C’est également un vernis aseptisant déposé en fine couche à l’intérieur des cellules avant la ponte de la reine, ou pour lisser les parois intérieures de la ruche. Elle sert aussi à momifier les animaux intrus et morts (rats et souris par exemple) trop gros pour être évacués par les abeilles évitant ainsi leur décomposition.

Un concentré de propriétés thérapeutiques

Il existe différentes variétés de propolis et la composition de la propolis est extrêmement variable et complexe. Plus de 300 composants différents ont été identifiés comme des acides organiques, de très nombreux flavonoïdes, des oligo-éléments, de nombreuses vitamines. La propolis la plus puissante est celle qui est récoltée librement par le peuple des abeilles dans une ruche non traitée et dans un environnement préservé.

Un remède anti-infectieux

En raison des résines végétales qu’elle renferme, la propolis est depuis longtemps considérée dans la médecine traditionnelle comme un remède utile pour combattre les infections de toutes sortes, tant par voie interne que par voie externe. En usage interne, la propolis serait utilisée sous forme de teinture-mère ou sous forme d’extrait sec en oto-rhino-laryngologie contre les extinctions de voix, les enrouements, les angines, les maux de gorge, la toux, les rhumes, les bronchites, les pharyngites, les otites et les sinusites. Sous cette même forme, on l’emploierait en stomatologie (stomatite, gingivites et infections dentaires).
Enfin, en usage externe, on l’emploie en dermatologie pour assainir et cicatriser les plaies, les mycoses et autres problèmes cutanés. On attribue généralement ses propriétés thérapeutiques (antiseptiques, antibactériennes et antioxydantes) à sa teneur en flavonoïdes (qui peut cependant varier beaucoup d’un produit à l’autre), notamment en pinocembrine, en galangine et en pinobanksine.

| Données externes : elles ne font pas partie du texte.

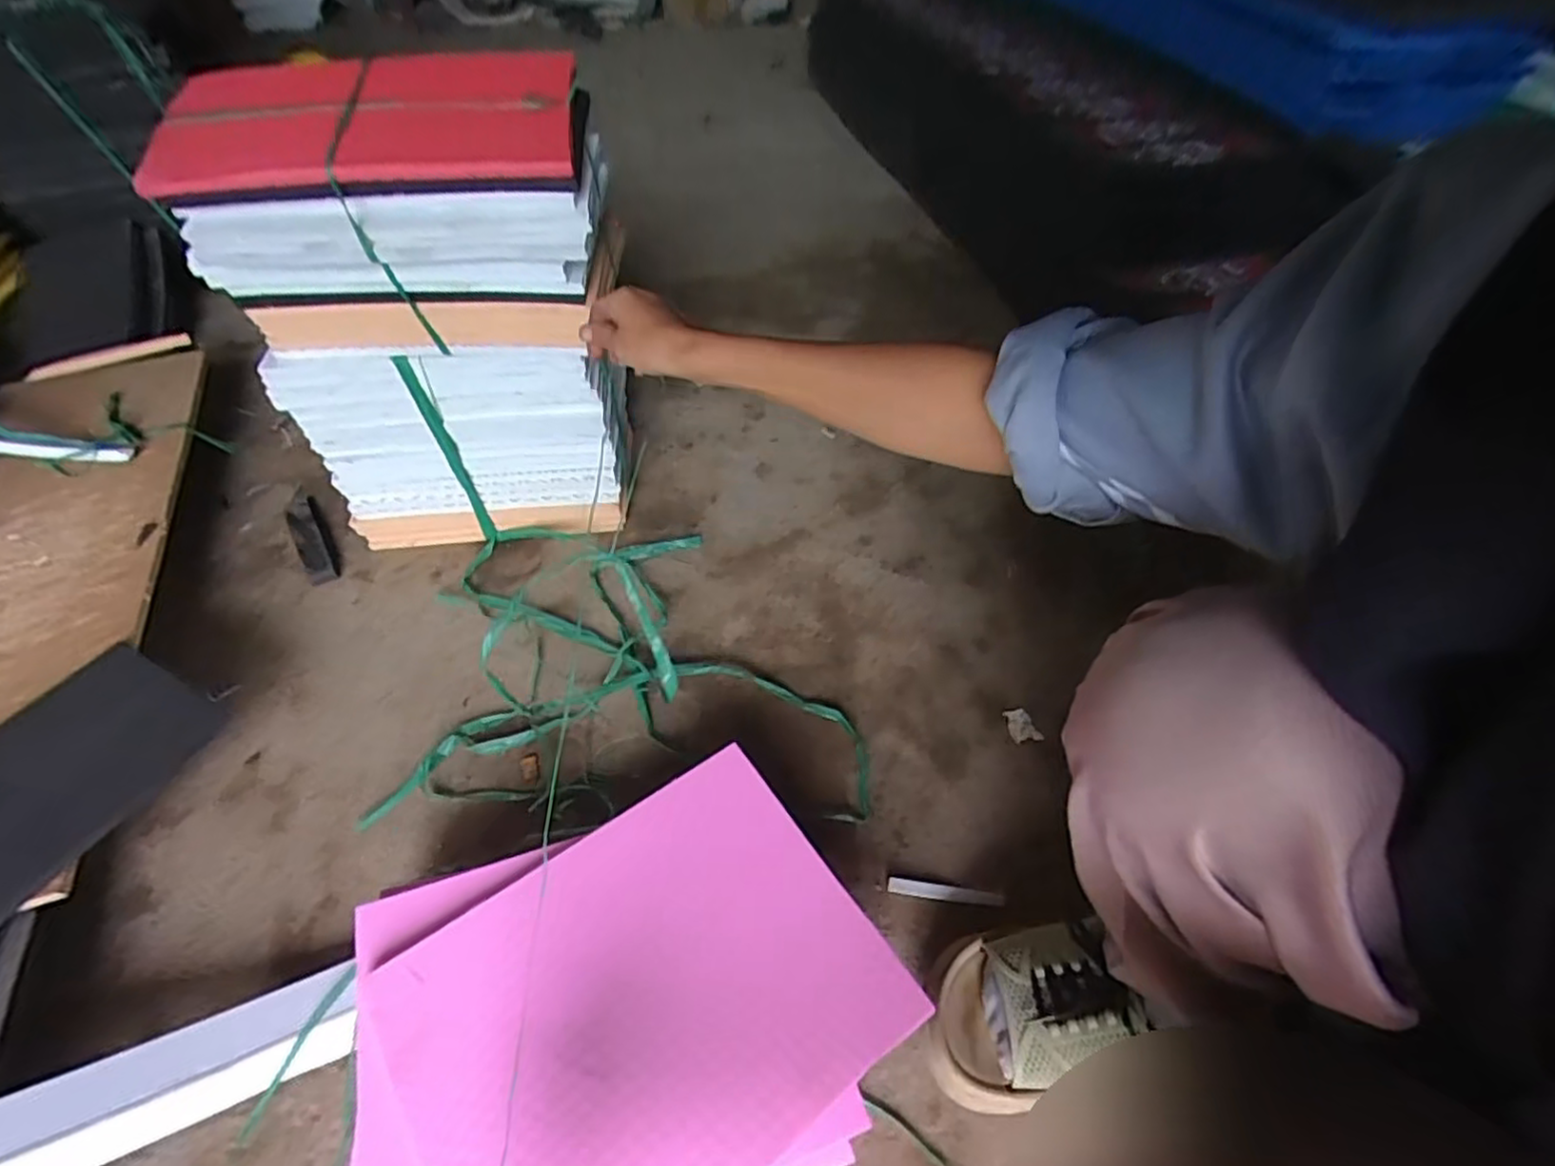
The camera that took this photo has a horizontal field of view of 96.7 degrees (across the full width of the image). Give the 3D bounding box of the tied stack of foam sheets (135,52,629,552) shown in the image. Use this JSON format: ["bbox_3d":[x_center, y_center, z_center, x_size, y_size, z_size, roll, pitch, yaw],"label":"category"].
[{"bbox_3d":[-0.301,-0.212,0.642,0.307,0.404,0.125,-1,51,-2],"label":"tied stack of foam sheets"}]

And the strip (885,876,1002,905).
[{"bbox_3d":[0.135,0.246,0.552,0.092,0.006,0.012,7,52,4],"label":"strip"}]

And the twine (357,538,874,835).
[{"bbox_3d":[-0.134,0.028,0.631,0.421,0.149,0.320,0,51,-1],"label":"twine"}]

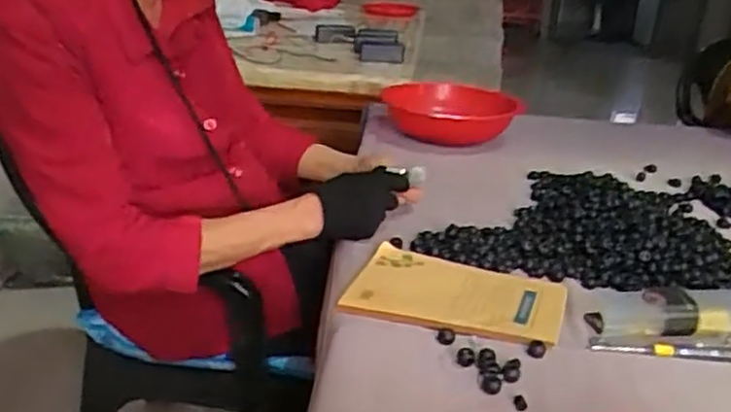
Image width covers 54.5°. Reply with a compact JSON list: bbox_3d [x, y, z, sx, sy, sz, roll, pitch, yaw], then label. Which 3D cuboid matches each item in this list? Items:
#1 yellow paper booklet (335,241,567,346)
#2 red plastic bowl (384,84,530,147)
[{"bbox_3d":[0.093,0.087,0.722,0.207,0.010,0.155,11,23,17],"label":"yellow paper booklet"},{"bbox_3d":[0.148,-0.156,1.261,0.246,0.073,0.240,3,25,-1],"label":"red plastic bowl"}]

LES ABEILLES ET L’ENVIRONNEMENT

Les abeilles fabuleuses actrices de la biodiversité et indispensables à l’agriculture sont menacées de disparition. Elles sont responsables de la pollinisation de plus de 80 % des plantes à fleurs et sans abeilles nous perdons de fait la capacité à nous nourrir, puisque sans pollinisation pas de fruits ! Les trois quarts des végétaux qui nourrissent l’humanité en dépendent… Pour reprendre la célèbre phrase d’Einstein, « sans abeille, l’humanité ne tiendrait pas plus de 4 ans ». Les études scientifiques disponibles à ce jour mettent en évidence différentes causes à cet affaiblissement : les maladies des abeilles, les pesticides, les conditions environnementales, les produits phytosanitaires agricoles et les cultures OGM, les parasites, les champignons, les autres insectes prédateurs, les transformations environnementales et climatiques (destructions des haies, talus et bosquets sites de nidification pour les espèces sauvages, réduction de la biodiversité florale, raréfaction des fleurs des champs et des cultures de légumineuses : trèfle, luzerne…), entretien intensif des bords de route, enfin exploitation excessive des ruches et la pollution électromagnétique qui serait aussi suspectée. La conjugaison de ces différentes causes serait à l’origine de ce phénomène de disparition massive des colonies d’abeilles.
Sur la base du rapport de Martial Saddier, un plan abeilles comportant notamment la création d’un institut technique apicole et d’une interprofession apicole est en cours de mise en œuvre et un « Monsieur Abeille », Jean-Pierre Comparot, chargé de la coordination de l’administration sur ce sujet a été nommé.
VOUS POUVEZ : évitez de traiter votre jardin avec des produits toxiques, créez des espaces de prairies, plantez des haies, favorisez la biodiversité.